--- MATERIAL SHOWN Enclosed Below ---
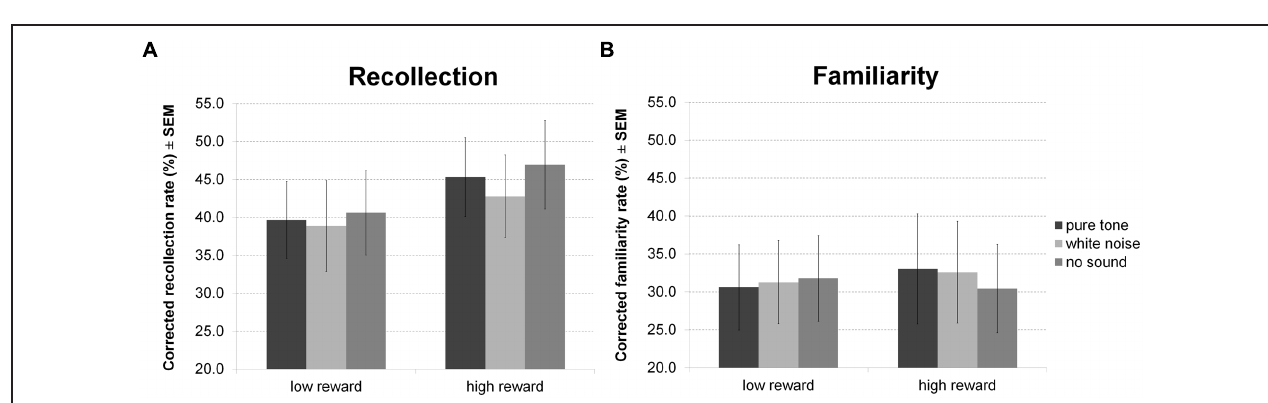
FIGURE 7 | Reward based long-term memory task: encoding. The figure depicts mean accuracy (A) and mean RT (B) together with the standard error of the mean (SEM) during encoding by sound condition and reward in Experiment 4.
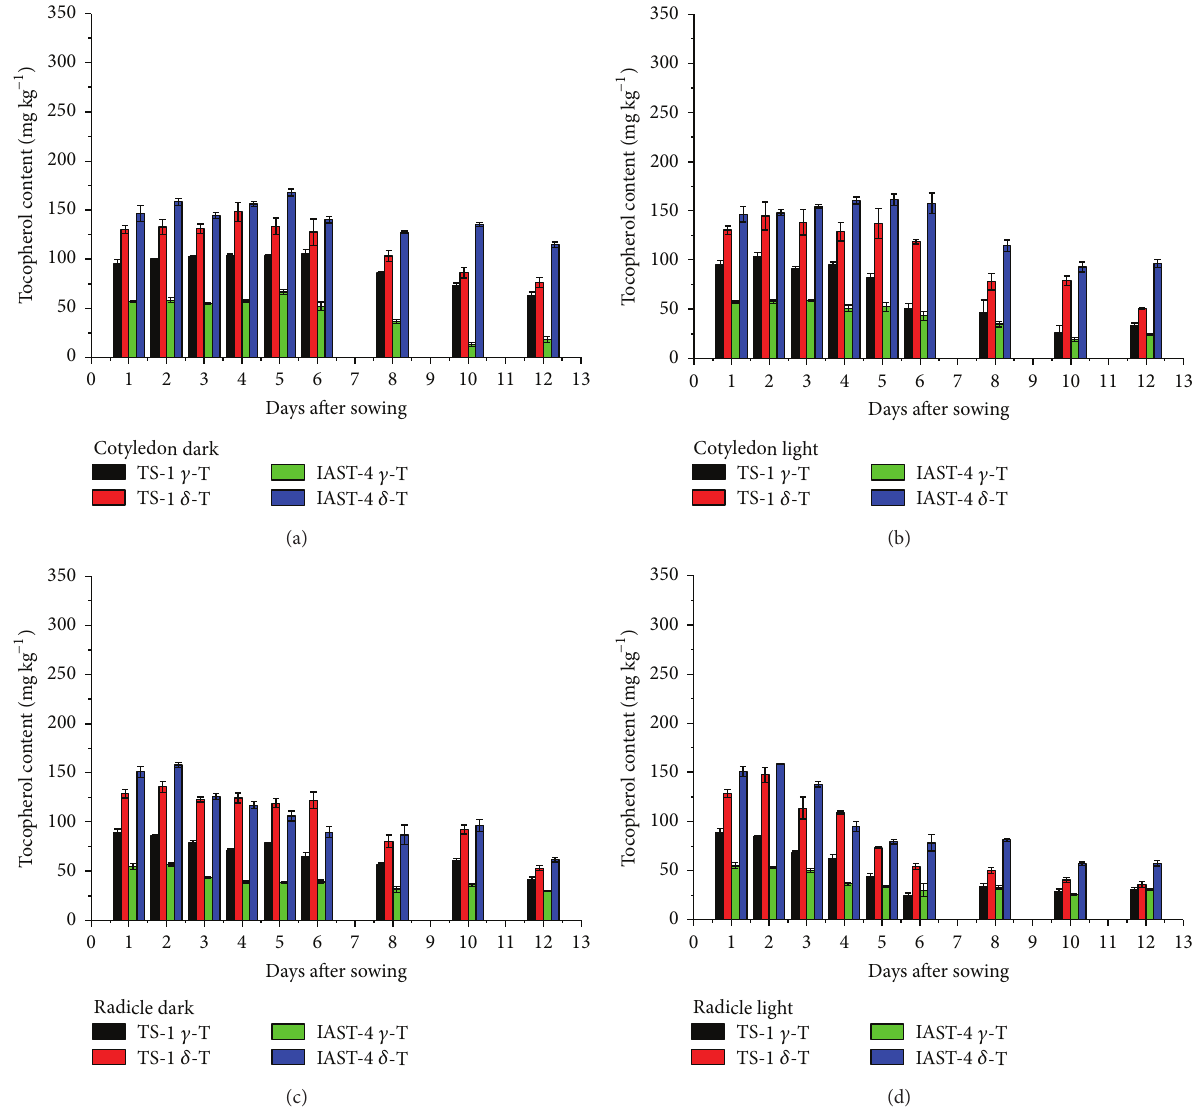
Figure 7: 𝛾 - and 𝛿 -tocopherol contents (mgkg −1 dry tissue) from 1 to 12 days after sowing in cotyledons and radicles of sunflower lines TS-1 and IAST-4, with different increased levels of 𝛾 - and 𝛿 -tocopherol, from seedlings grown under dark and light conditions. Data are presented as mean ± standard error of three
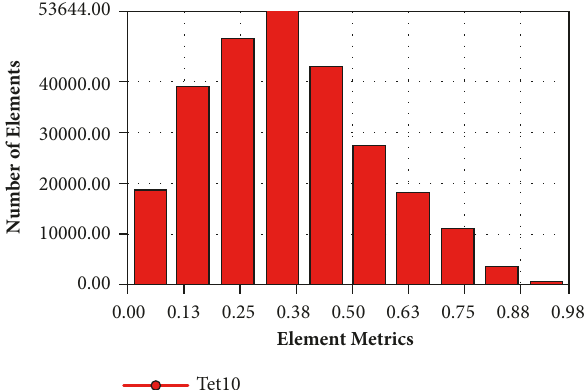
Figure 3: Evaluating the quality of the meshing.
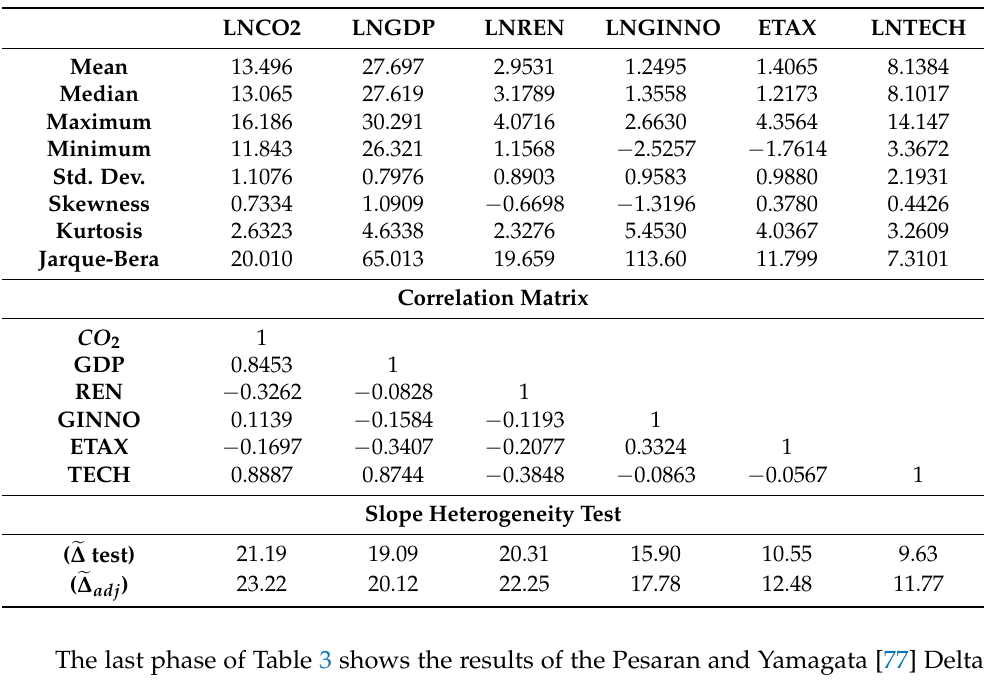
Table 3. Descriptive and Correlation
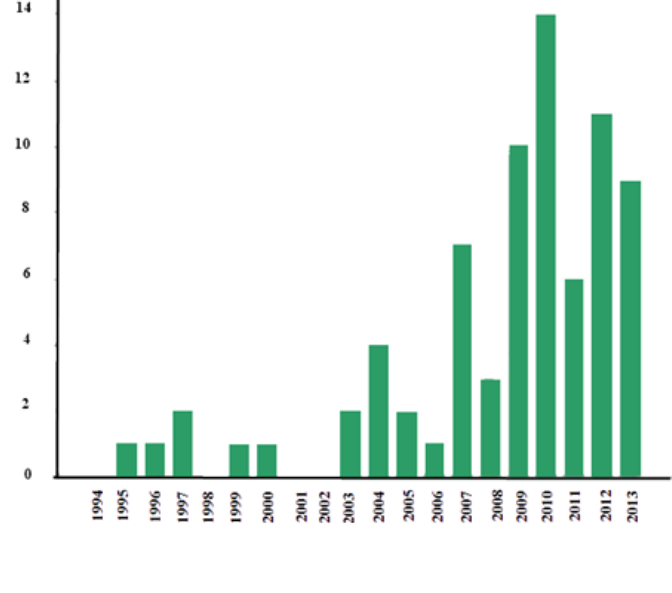
Figure 2. Graph of computer application and autism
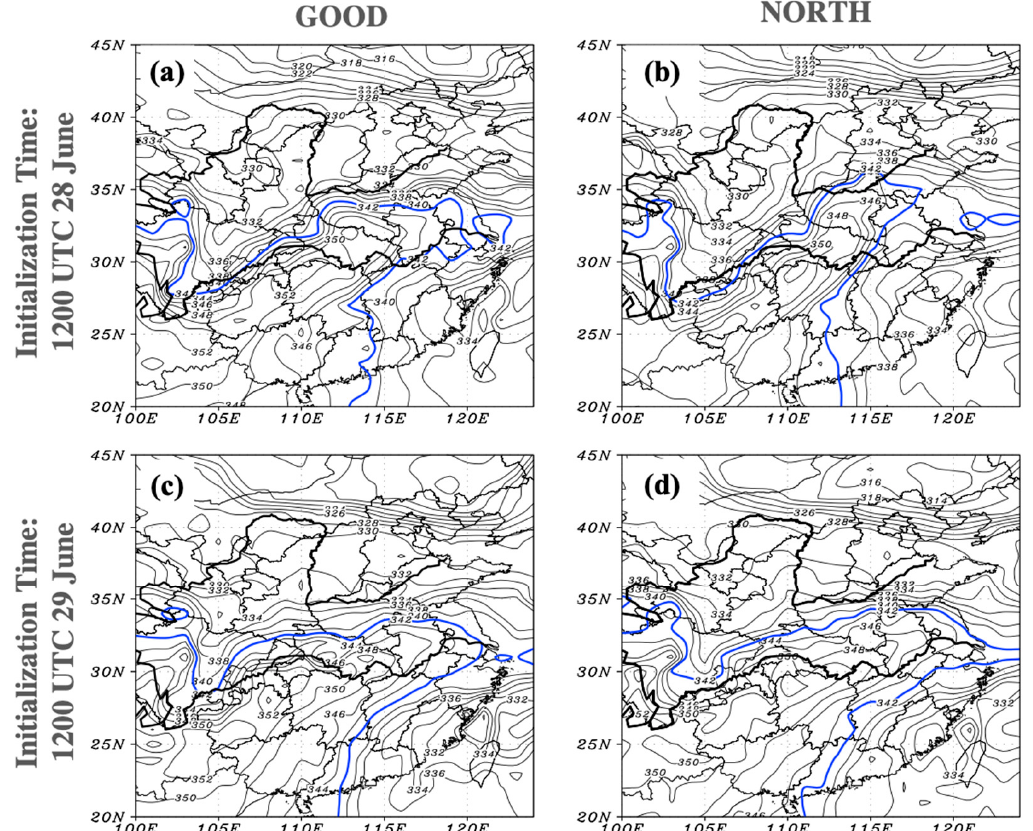
Figure 14. The 700-hPa forecasted pseudo-equivalent potential temperature (K, thin black contour, 2 K contour interval) valid at 0000 UTC 1 July for ( a ) and ( c ) the GOOD subsets, and ( b ) and ( d ) the NORTH subsets selected from the ECMWF operational ensemble initialized at 1200 UTC 28 and 29 June 2016, respectively. Thick blue contour identifies the 342 K pseudo-equivalent potential temperature isotherm. Thin black lines denote political boundaries and thick black lines denote the Huanghe and Yangtze Rivers to the north and south, respectively.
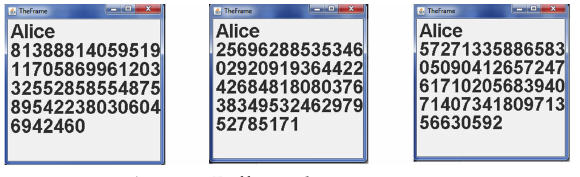
Figure 5: Di ff erent login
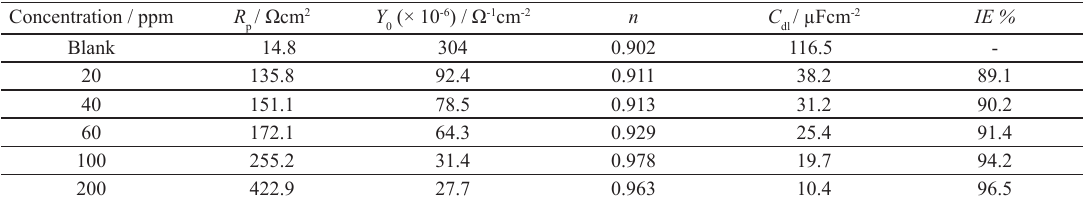
Table 2. Impedance parameter values for the corrosion of mild steel in 1N HCl and 1N H inhibitor. Concentration /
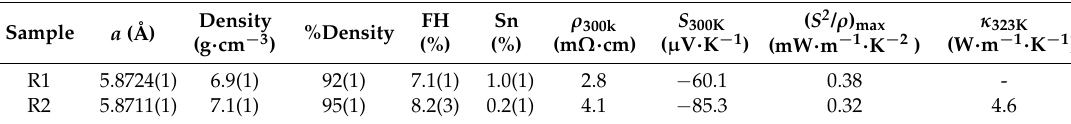
Table 1. Overview of the lattice parameters ( a ), sample densities, 300 K electrical resistivity ( ρ ) and Seebeck coefficient (S), maximum power factor ( S 2 / ρ ) max , and 323 K thermal conductivity ( κ ) for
--- End of Enclosed MATERIAL SHOWN ---
#### [PROBLEM TO WORK ON]
Word for word, write out the lines above running from the one with "Table 3. Descriptive and Correlation" up to and including the one with "Table 2. Impedance". Drop any picture.

#### [EXERCISE ANSWER]
Table 3. Descriptive and Correlation
Figure 2. Graph of computer application and autism
Figure 14. The 700-hPa forecasted pseudo-equivalent potential temperature (K, thin black contour, 2 K contour interval) valid at 0000 UTC 1 July for ( a ) and ( c ) the GOOD subsets, and ( b ) and ( d ) the NORTH subsets selected from the ECMWF operational ensemble initialized at 1200 UTC 28 and 29 June 2016, respectively. Thick blue contour identifies the 342 K pseudo-equivalent potential temperature isotherm. Thin black lines denote political boundaries and thick black lines denote the Huanghe and Yangtze Rivers to the north and south, respectively.
Figure 5: Di ff erent login
Table 2. Impedance parameter values for the corrosion of mild steel in 1N HCl and 1N H inhibitor. Concentration /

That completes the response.